> _Given information_:
┄┄┄┄┄┄┄┄┄┄

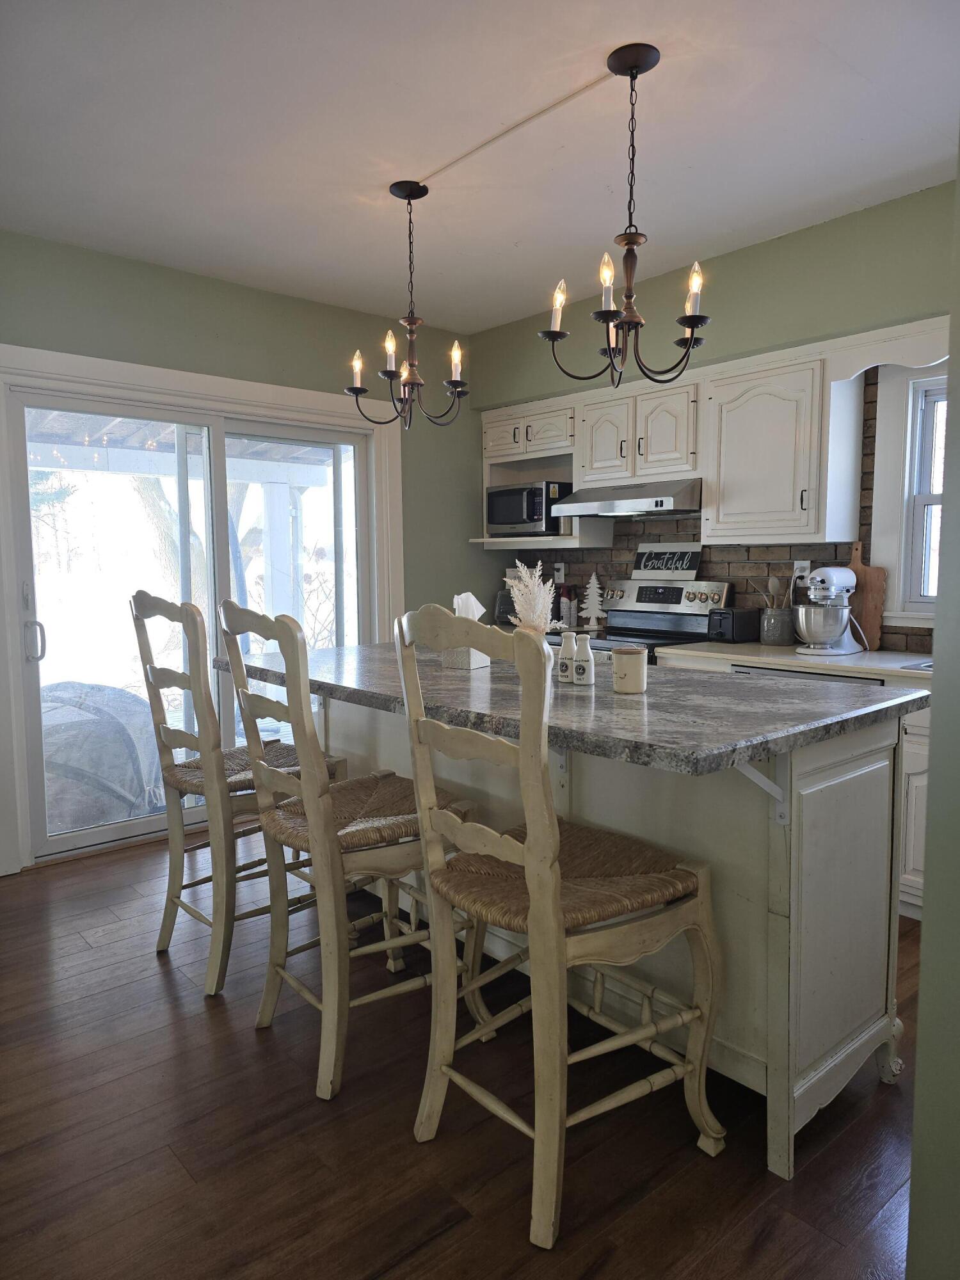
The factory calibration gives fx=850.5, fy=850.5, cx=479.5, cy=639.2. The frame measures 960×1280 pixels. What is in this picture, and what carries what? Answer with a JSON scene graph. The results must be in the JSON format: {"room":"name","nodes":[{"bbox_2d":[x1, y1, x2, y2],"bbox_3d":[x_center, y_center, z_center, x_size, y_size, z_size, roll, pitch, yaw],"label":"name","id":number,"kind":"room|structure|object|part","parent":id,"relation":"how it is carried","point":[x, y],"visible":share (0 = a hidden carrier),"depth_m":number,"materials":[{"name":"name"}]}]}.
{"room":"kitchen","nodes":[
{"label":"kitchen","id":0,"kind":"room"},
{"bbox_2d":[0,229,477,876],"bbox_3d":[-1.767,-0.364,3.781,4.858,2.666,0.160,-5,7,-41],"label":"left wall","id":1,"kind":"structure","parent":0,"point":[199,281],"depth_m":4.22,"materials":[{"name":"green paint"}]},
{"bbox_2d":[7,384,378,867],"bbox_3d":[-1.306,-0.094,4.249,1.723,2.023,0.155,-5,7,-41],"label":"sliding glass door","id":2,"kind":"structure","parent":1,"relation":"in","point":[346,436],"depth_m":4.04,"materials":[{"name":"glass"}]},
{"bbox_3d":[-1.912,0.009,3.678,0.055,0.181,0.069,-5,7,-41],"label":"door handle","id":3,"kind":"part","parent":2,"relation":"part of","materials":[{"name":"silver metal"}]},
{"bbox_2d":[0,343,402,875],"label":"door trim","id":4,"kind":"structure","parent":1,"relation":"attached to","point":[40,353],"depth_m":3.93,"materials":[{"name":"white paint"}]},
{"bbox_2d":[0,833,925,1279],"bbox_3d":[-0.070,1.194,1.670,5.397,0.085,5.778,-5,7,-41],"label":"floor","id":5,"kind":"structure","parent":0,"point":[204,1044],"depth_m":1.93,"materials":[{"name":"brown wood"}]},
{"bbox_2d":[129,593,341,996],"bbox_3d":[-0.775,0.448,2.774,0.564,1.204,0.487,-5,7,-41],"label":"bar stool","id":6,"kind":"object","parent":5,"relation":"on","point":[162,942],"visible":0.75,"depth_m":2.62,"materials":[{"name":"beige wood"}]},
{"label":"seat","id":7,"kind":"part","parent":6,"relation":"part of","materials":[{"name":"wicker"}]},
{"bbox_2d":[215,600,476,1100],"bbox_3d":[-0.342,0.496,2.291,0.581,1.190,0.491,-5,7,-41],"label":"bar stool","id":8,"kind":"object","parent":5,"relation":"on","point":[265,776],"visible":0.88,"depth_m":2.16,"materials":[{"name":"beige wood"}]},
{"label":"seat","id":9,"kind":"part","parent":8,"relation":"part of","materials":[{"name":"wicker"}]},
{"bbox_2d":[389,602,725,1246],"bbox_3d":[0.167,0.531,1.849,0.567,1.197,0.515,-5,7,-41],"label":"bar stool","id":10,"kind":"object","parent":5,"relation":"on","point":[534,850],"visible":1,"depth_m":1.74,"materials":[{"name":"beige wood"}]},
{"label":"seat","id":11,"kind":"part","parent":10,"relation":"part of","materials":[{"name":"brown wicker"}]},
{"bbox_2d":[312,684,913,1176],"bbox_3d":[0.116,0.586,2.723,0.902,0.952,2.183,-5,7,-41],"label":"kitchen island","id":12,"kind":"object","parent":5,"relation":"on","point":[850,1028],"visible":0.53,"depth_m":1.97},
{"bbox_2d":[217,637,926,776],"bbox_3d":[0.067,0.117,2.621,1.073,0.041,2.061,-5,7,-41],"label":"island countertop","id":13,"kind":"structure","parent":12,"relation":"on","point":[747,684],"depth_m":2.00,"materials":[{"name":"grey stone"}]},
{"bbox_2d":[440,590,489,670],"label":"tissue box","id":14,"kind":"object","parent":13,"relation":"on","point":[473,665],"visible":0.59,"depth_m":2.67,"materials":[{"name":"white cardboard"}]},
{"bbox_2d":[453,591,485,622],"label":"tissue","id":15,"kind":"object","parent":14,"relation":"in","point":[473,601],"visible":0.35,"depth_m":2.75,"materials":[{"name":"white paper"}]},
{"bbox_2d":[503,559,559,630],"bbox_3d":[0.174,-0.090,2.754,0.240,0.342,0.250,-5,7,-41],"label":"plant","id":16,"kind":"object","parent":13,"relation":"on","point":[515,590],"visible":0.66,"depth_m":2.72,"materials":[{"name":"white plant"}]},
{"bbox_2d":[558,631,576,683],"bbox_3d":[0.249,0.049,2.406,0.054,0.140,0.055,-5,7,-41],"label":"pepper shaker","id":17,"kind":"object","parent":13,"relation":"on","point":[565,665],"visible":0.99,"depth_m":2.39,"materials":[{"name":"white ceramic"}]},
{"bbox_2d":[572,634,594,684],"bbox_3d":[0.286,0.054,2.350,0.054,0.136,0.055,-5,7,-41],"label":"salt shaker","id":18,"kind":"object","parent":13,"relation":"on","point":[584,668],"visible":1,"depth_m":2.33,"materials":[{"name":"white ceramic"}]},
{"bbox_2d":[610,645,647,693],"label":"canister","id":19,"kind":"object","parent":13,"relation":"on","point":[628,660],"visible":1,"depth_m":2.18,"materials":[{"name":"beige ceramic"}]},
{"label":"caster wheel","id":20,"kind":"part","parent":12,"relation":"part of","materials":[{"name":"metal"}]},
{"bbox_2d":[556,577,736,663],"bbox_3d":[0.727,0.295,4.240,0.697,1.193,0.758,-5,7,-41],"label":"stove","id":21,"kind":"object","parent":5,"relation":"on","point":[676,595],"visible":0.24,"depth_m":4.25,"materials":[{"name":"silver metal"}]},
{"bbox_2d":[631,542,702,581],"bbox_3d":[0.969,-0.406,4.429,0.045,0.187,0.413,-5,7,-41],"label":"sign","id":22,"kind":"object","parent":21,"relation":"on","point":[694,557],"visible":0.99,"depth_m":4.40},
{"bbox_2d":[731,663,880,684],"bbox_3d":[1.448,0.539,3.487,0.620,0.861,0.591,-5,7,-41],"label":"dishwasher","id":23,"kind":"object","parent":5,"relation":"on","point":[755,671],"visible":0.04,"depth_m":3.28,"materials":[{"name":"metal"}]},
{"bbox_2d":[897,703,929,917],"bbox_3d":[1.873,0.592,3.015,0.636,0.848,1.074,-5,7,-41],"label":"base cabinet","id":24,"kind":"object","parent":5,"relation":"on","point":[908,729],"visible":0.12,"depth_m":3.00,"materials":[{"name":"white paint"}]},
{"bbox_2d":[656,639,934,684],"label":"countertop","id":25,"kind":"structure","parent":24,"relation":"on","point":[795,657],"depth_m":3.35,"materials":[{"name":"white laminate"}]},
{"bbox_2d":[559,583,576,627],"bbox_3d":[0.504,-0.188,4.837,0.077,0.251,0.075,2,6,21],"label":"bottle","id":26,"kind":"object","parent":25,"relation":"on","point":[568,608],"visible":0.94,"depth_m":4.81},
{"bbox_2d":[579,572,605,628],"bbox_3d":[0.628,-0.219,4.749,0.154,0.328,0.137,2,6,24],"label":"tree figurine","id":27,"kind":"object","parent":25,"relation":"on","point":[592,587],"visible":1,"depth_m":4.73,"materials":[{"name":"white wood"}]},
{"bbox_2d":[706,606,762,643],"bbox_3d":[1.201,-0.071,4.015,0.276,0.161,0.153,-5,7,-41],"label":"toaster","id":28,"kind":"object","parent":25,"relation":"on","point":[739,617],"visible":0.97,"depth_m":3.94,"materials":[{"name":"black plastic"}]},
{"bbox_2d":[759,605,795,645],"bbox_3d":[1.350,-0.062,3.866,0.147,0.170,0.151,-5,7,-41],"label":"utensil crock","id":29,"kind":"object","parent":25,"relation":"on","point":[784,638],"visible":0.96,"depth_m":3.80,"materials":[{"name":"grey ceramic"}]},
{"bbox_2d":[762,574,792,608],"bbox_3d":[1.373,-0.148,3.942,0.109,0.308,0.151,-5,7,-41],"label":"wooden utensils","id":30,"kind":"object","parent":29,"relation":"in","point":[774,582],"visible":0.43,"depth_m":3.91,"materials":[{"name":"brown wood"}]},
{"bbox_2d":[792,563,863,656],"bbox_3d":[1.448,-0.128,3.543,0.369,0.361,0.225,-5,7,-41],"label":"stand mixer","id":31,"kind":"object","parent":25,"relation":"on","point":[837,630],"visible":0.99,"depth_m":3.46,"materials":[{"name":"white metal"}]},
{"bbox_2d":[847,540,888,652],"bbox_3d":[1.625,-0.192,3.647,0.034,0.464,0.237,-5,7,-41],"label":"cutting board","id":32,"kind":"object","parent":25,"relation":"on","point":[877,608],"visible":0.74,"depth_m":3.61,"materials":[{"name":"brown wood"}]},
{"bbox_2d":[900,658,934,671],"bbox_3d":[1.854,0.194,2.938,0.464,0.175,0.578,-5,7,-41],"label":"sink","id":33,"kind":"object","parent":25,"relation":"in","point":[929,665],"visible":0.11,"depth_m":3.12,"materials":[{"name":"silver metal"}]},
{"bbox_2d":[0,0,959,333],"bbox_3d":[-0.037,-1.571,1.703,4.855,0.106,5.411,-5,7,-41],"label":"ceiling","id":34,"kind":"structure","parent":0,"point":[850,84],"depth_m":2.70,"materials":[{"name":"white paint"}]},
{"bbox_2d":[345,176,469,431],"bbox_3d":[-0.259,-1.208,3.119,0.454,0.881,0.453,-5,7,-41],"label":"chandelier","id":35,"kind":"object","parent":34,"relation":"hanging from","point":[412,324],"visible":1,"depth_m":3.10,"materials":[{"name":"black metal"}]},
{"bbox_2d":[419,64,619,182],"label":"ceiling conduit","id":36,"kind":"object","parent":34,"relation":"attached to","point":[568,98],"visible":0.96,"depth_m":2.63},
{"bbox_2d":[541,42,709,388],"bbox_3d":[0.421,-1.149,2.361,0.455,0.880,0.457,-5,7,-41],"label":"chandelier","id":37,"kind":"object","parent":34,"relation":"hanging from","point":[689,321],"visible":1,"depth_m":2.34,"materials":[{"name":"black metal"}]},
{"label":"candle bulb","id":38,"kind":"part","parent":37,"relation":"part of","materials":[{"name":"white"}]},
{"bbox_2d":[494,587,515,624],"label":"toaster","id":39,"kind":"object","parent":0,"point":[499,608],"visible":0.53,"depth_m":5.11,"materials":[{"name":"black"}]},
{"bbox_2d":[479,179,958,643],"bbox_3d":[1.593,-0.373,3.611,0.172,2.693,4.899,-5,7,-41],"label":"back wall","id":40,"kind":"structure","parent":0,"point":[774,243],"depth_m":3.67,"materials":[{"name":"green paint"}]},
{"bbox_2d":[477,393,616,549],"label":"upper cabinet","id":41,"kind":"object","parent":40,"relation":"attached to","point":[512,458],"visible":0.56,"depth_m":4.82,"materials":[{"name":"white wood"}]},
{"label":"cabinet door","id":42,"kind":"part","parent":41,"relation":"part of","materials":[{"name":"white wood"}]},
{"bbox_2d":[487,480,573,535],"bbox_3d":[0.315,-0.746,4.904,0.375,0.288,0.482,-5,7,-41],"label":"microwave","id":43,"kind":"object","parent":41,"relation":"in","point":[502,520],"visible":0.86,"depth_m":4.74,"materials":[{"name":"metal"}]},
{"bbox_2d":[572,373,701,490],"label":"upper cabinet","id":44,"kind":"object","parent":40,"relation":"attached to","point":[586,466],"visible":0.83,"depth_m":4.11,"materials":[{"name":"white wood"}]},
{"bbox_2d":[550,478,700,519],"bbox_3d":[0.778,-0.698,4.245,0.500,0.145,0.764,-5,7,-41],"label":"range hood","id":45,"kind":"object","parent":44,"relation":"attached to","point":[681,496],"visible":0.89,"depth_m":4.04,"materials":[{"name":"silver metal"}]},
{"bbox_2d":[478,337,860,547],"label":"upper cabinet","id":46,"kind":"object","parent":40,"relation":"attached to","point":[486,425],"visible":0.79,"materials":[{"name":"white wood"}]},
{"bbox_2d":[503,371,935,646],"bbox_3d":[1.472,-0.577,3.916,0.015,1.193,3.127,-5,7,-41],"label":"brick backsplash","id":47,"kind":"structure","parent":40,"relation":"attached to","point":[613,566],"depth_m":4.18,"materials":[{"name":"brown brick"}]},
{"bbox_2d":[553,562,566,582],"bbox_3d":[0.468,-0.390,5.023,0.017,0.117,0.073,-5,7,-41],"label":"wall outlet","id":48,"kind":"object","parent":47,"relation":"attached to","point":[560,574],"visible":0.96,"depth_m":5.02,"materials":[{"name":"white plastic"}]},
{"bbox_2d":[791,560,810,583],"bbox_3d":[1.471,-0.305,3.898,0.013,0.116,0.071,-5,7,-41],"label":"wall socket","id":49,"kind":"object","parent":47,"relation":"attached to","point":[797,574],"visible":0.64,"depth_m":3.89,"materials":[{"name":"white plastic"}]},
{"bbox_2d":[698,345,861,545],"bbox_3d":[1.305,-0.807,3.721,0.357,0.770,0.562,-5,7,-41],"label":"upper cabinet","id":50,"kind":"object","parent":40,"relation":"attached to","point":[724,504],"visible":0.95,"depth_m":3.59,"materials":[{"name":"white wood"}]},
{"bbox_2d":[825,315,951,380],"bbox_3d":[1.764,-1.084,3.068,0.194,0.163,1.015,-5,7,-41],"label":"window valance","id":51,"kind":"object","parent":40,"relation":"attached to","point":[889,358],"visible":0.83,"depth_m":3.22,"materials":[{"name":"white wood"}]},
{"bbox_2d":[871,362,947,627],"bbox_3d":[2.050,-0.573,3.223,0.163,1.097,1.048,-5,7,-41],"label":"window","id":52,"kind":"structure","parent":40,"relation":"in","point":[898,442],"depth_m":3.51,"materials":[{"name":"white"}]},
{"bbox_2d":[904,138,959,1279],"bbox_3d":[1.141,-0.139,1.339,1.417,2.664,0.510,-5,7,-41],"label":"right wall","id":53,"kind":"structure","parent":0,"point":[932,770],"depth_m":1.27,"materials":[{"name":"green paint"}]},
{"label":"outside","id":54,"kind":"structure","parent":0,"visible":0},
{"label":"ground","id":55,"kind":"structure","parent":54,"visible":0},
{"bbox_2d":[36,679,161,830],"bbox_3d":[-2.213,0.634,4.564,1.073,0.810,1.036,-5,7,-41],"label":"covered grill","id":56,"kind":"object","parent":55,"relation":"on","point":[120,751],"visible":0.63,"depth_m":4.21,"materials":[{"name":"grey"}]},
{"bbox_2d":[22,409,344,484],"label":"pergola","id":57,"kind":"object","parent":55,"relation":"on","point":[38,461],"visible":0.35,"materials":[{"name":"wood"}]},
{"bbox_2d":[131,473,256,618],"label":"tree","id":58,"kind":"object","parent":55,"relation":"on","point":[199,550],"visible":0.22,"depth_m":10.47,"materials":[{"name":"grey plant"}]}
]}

┄┄┄┄┄┄┄┄┄┄

> _Your assignment_: Check each line of the entries above for the word "plant". List the ones that have it.

> _Output for this task_:
{"bbox_2d":[503,559,559,630],"bbox_3d":[0.174,-0.090,2.754,0.240,0.342,0.250,-5,7,-41],"label":"plant","id":16,"kind":"object","parent":13,"relation":"on","point":[515,590],"visible":0.66,"depth_m":2.72,"materials":[{"name":"white plant"}]},
{"bbox_2d":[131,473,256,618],"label":"tree","id":58,"kind":"object","parent":55,"relation":"on","point":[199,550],"visible":0.22,"depth_m":10.47,"materials":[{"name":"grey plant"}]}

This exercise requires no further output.